If you’ve spent any time in a grape growing region you know that autumn is grape vintage.  It’s the time of the year when wineries are running 24 hour shifts, vineyard teams are working through the night, and the roads are full of tractors, trucks and machinery all loaded high with grapes leaving trails of sticky juice.  The days are clear and beautiful, followed by nights that are cool enough to see you reach for a cosy blanket – its just perfect in the valley at this time of year. Its also the time of year when the traditional food skills of our forebears were pressed into every day service.  Putting fruit away for winter, preparing the pickles, sauces and chutneys, waterglassing eggs, smoking the bacon, making the sausages, and of course stocking the cellar with pickled onions and dill cucumbers.  All of these food traditions make up our regional food stories, and we celebrate them every year by not only using as many of them as we can, but also proudly living them as part of our beautiful Tanunda show.  And what a fabulous country show this one is!  It’s a regional celebration of everything we treasure about our community, and its one of our favourite days of the year.

 

In all our historical research we regularly uncover stories of the women in our community who donated time and competed regularly in our wonderful show.  Mrs Amanda Kuchel who decorated hats and won prizes every year for her floral arrangements, alongside her husband who bred show winning pigeons.  And Miss Emma Eichele who competed every year with her watercolours and needlework, and who donated countless hours as a volunteer building displays and promotional work for Tanunda show.  (and who also got a traffic fine for driving her car in the valley in the 1920’s without using her indicators!  But that’s another story……)  The stories these women could tell us, but cant.  There is a saying that we stand on the shoulders of giants, but in the Barossa they aren’t so much giants, and more that they were normal women, doing normal things.  But combined, they built something extraordinary in our community and our local show.  So its important to us that we continue their legacy, and that’s why we are so passionate about our little local event.

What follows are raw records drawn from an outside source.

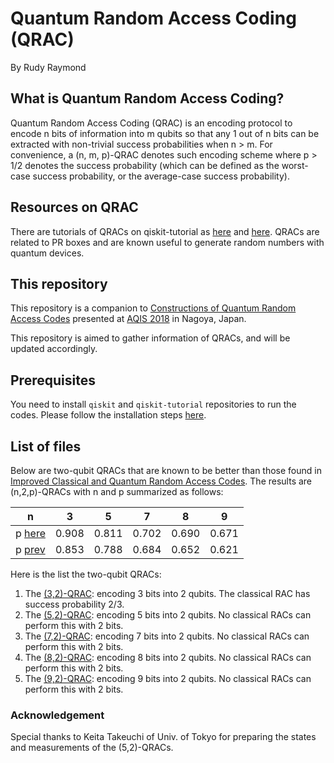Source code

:# Quantum Random Access Coding (QRAC)

By Rudy Raymond

## What is Quantum Random Access Coding?

Quantum Random Access Coding (QRAC) is an encoding protocol to encode n bits of information into m qubits so that any 1 out of n bits can be extracted with non-trivial success probabilities when n > m. For convenience, a (n, m, p)-QRAC denotes such encoding scheme where p > 1/2 denotes the success probability (which can be defined as the worst-case success probability, or the average-case success probability). 

## Resources on QRAC

There are tutorials of QRACs on qiskit-tutorial as [here](https://nbviewer.jupyter.org/github/Qiskit/qiskit-tutorial/blob/master/appendix/more_qis/single-qubit_quantum_random_access_coding.ipynb) and [here](https://nbviewer.jupyter.org/github/Qiskit/qiskit-tutorial/blob/master/appendix/more_qis/two-qubit_state_quantum_random_access_coding.ipynb). QRACs are related to PR boxes and are known useful to generate random numbers with quantum devices. 

## This repository

This repository is a companion to [Constructions of Quantum Random Access Codes](https://www.google.com/url?sa=t&rct=j&q=&esrc=s&source=web&cd=3&cad=rja&uact=8&ved=2ahUKEwj_5dX089fdAhXFxrwKHUKvDZoQFjACegQIBxAC&url=http%3A%2F%2Fwww.ngc.is.ritsumei.ac.jp%2F~ger%2Fstatic%2FAQIS18%2FOnlineBooklet%2F122.pdf&usg=AOvVaw193PvEbagFZsAl7bYhboiI) presented at [AQIS 2018](http://aqis-conf.org/2018/) in Nagoya, Japan. 

This repository is aimed to gather information of QRACs, and will be updated accordingly. 

## Prerequisites

You need to install `qiskit` and `qiskit-tutorial` repositories to run the codes.
Please follow the installation steps [here](https://github.com/QISKit/qiskit-tutorial/blob/master/INSTALL.md).

## List of files

Below are two-qubit QRACs that are known to be better than those found in [Improved Classical and Quantum Random Access Codes](https://arxiv.org/abs/1607.02667). The results are (n,2,p)-QRACs with n and p summarized as follows:

| n | 3 | 5 | 7 | 8 | 9 |
|---|---|---|---|---|---|
|p [here](https://www.google.com/url?sa=t&rct=j&q=&esrc=s&source=web&cd=3&cad=rja&uact=8&ved=2ahUKEwj_5dX089fdAhXFxrwKHUKvDZoQFjACegQIBxAC&url=http%3A%2F%2Fwww.ngc.is.ritsumei.ac.jp%2F~ger%2Fstatic%2FAQIS18%2FOnlineBooklet%2F122.pdf&usg=AOvVaw193PvEbagFZsAl7bYhboiI)|0.908 | 0.811| 0.702| 0.690| 0.671|
|p [prev](https://arxiv.org/abs/1607.02667)|0.853|0.788|0.684|0.652|0.621|


Here is the list the two-qubit QRACs:
1. The [(3,2)-QRAC](32QRAC.ipynb): encoding 3 bits into 2 qubits. The classical RAC has success probability 2/3.
2. The [(5,2)-QRAC](QRAC_for_5_bits_with_2_qubits.ipynb): encoding 5 bits into 2 qubits. No classical RACs can perform this with 2 bits.
3. The [(7,2)-QRAC](QRAC_for_7_bits_with_2_qubits.ipynb): encoding 7 bits into 2 qubits. No classical RACs can perform this with 2 bits.
4. The [(8,2)-QRAC](QRAC_for_8_bits_with_2_qubits.ipynb): encoding 8 bits into 2 qubits. No classical RACs can perform this with 2 bits.
5. The [(9,2)-QRAC](QRAC_for_9_bits_with_2_qubits.ipynb): encoding 9 bits into 2 qubits. No classical RACs can perform this with 2 bits.

### Acknowledgement

Special thanks to Keita Takeuchi of Univ. of Tokyo for preparing the states and measurements of the (5,2)-QRACs.

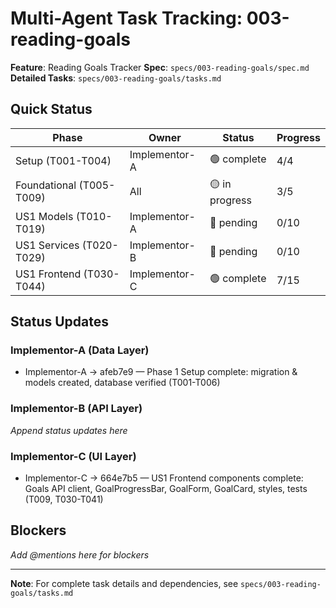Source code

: # Multi-Agent Task Tracking: 003-reading-goals

**Feature**: Reading Goals Tracker
**Spec**: `specs/003-reading-goals/spec.md`
**Detailed Tasks**: `specs/003-reading-goals/tasks.md`

## Quick Status

| Phase | Owner | Status | Progress |
|-------|-------|--------|----------|
| Setup (T001-T004) | Implementor-A | 🟢 complete | 4/4 |
| Foundational (T005-T009) | All | 🟡 in progress | 3/5 |
| US1 Models (T010-T019) | Implementor-A | 🔵 pending | 0/10 |
| US1 Services (T020-T029) | Implementor-B | 🔵 pending | 0/10 |
| US1 Frontend (T030-T044) | Implementor-C | 🟢 complete | 7/15 |

## Status Updates

### Implementor-A (Data Layer)
- Implementor-A → afeb7e9 — Phase 1 Setup complete: migration & models created, database verified (T001-T006)

### Implementor-B (API Layer)
*Append status updates here*

### Implementor-C (UI Layer)
- Implementor-C → 664e7b5 — US1 Frontend components complete: Goals API client, GoalProgressBar, GoalForm, GoalCard, styles, tests (T009, T030-T041)

## Blockers

*Add @mentions here for blockers*

---

**Note**: For complete task details and dependencies, see `specs/003-reading-goals/tasks.md`
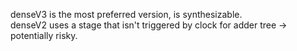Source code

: denseV3 is the most preferred version, is synthesizable.  
denseV2 uses a stage that isn't triggered by clock for adder tree -> potentially risky.
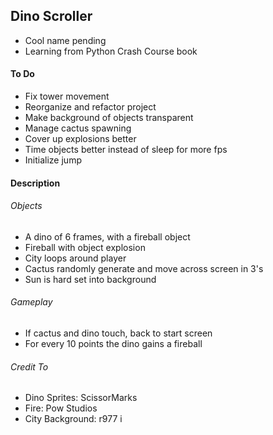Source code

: ## Dino Scroller
- Cool name pending
- Learning from Python Crash Course book

#### To Do
- Fix tower movement
- Reorganize and refactor project
- Make background of objects transparent
- Manage cactus spawning
- Cover up explosions better
- Time objects better instead of sleep for more fps
- Initialize jump

#### Description
###### Objects
- A dino of 6 frames, with a fireball object
- Fireball with object explosion
- City loops around player
- Cactus randomly generate and move across screen in 3's
- Sun is hard set into background

###### Gameplay
- If cactus and dino touch, back to start screen
- For every 10 points the dino gains a fireball

###### Credit To
- Dino Sprites: ScissorMarks
- Fire: Pow Studios
- City Background: r977
i
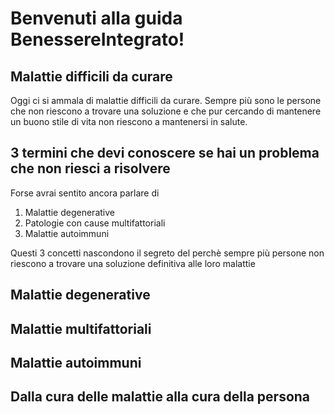 # Benvenuti alla guida BenessereIntegrato!

## Malattie difficili da curare

Oggi ci si ammala di malattie difficili da curare. Sempre più sono le persone che non riescono a trovare una soluzione e che pur cercando di mantenere un buono stile di vita non riescono a mantenersi in salute.



## 3 termini che devi conoscere se hai un problema che non riesci a risolvere

Forse avrai sentito ancora parlare di 

 1. Malattie degenerative
 2. Patologie con cause multifattoriali
 3. Malattie autoimmuni

Questi 3 concetti nascondono il segreto del perchè sempre più persone non riescono a trovare una soluzione definitiva alle loro malattie

## Malattie degenerative

## Malattie multifattoriali

## Malattie autoimmuni



## Dalla cura delle malattie alla cura della persona



 
<!--stackedit_data:
eyJoaXN0b3J5IjpbMjAyNzM2MTA4MV19
-->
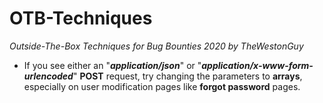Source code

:# OTB-Techniques
*Outside-The-Box Techniques for Bug Bounties 2020 by TheWestonGuy*

* If you see either an "***application/json***" or "***application/x-www-form-urlencoded***" **POST** request, try changing the parameters to **arrays**, especially on user modification pages like **forgot password** pages.
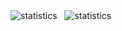 
<span>
  <img src="https://github-readme-stats.vercel.app/api?username=TMaize&include_all_commits=true&card_width=415&line_height=24" alt="statistics">
</span>
<span>
  &nbsp;
</span>
<span>
  <img src="https://github-readme-stats-one-bice.vercel.app/api/top-langs/?username=TMaize&layout=compact&langs_count=8" alt="statistics">
</span>


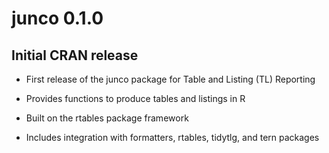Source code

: # junco 0.1.0

## Initial CRAN release

* First release of the junco package for Table and Listing (TL) Reporting
* Provides functions to produce tables and listings in R
* Built on the rtables package framework

* Includes integration with formatters, rtables, tidytlg, and tern packages
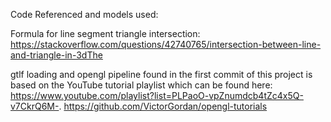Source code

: Code Referenced and models used:

Formula for line segment triangle intersection:
https://stackoverflow.com/questions/42740765/intersection-between-line-and-triangle-in-3dThe 

gtlf loading and opengl pipeline found in the first commit of this project is based on the YouTube tutorial playlist which can be found here: 
https://www.youtube.com/playlist?list=PLPaoO-vpZnumdcb4tZc4x5Q-v7CkrQ6M-.
https://github.com/VictorGordan/opengl-tutorials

If you have never entered a competition at your local show we really encourage you to give it a go – they are so rewarding, and if we dont participate then these beautiful old traditions will die out – and that would just be tragic.   Show tables groan under the weight of jars of preserves, row after row of cakes, family rivalries over the crunchy or soft Anzac biscuits, who judged the scones and was it rigged, much dispute over who produced the best pickled onions, and the throng of men competing in the blokes chocolate cake division as they attempt to prove that the footy club blokes are better bakers than the cricketers.

Its also the battleground for several of our most famous regional dishes.  Pickled onions are always hotly contested, as are the traditional gherkins (sauer gurkin) packed into fermenting crocks with vine leaves and dill.  But it’s also the national championships for German Yeast Cake (Streusel Kuchen) and Rote Grutze, and they are always the crowd favourites.   You will see both of these recipes and food stories feature in our posts and chats in the lead up to the show as we both prepare our entries, and we have shared our recipes for both in our blog posts.  Sheralee currently holds the blue ribbon in the Yeast Cake competition, and Marieka currently holds second place in Rote Grutze, so this year we are both out to defend our titles and proudly uphold our regional traditions.  And of course we always enter lots of jars in the preserves, because they simply look so beautiful lined up on the tables, and we tell everyone that we really don’t care who wins, because truly we don’t.

 

So yeah, here’s to Autumn in the valley.  There’s a lot to celebrate – with our 108th Tanunda show being a big part of that.  Keep your eye on our social channels this month and you will see all of the action (and some of the friendly competition), and hopefully we bring home a few ribbons!

 

So, go forth and show-bake Keepers, if for no other reason than to honour the quiet men and women who came before us and paved our way.

We are the keepers.  And in this season, and for events like these, we step forward and lead the way.  You.  Me.  Us.